- **WHAT NEEDS TO BE DONE**
What lines in the entries hold the string "depth"? List them.

- **MATERIAL FOR THE TASK**

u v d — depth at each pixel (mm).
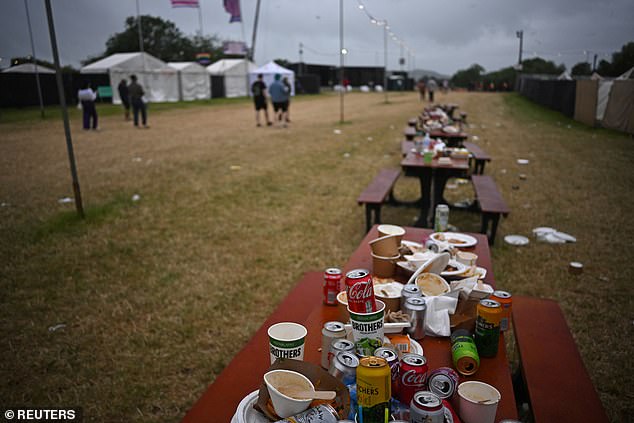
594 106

--

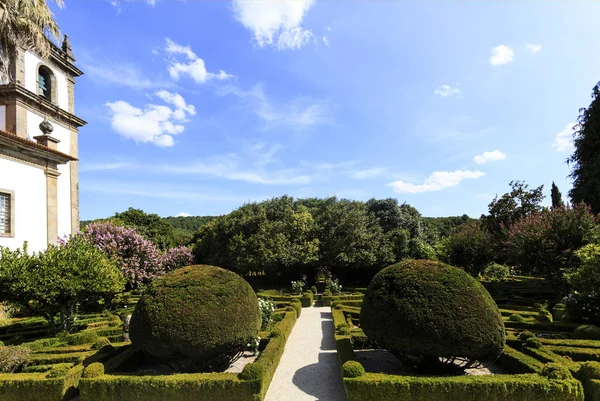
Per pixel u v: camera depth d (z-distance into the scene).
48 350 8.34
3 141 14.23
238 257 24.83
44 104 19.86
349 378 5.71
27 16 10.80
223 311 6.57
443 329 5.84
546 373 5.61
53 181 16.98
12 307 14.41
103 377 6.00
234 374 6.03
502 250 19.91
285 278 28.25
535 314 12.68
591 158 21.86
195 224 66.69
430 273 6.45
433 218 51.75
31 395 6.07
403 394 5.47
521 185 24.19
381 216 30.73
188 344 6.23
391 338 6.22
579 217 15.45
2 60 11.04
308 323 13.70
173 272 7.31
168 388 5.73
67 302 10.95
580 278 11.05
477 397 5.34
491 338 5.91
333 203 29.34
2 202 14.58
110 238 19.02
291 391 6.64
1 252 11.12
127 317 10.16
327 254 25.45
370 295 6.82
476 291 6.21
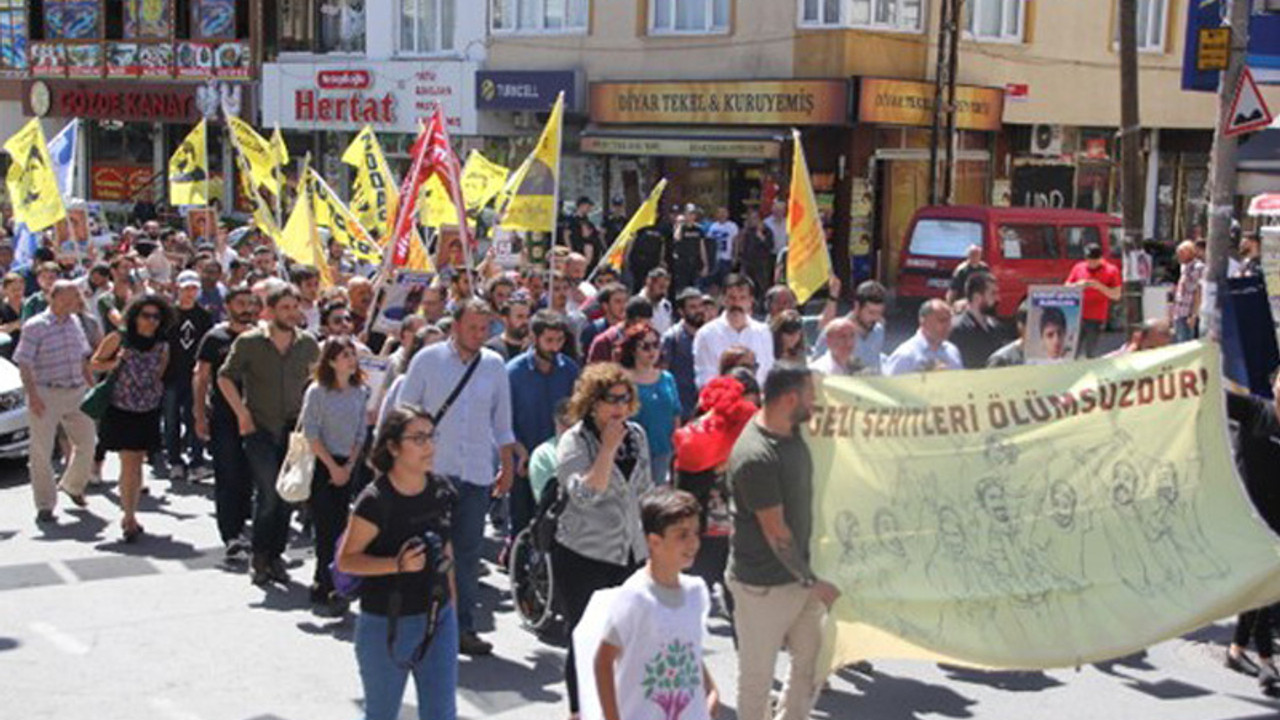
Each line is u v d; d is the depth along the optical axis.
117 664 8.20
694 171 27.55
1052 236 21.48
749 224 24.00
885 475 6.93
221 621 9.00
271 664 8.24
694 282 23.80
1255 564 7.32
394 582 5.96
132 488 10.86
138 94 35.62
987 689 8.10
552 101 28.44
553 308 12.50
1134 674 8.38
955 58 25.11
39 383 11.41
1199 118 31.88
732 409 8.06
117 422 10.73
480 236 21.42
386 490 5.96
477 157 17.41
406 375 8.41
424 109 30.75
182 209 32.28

- **EXERCISE SOLUTION**
u v d — depth at each pixel (mm).
Per pixel u v: camera depth d (z-distance into the scene).
Each line is u v d; d is the depth along the optical axis.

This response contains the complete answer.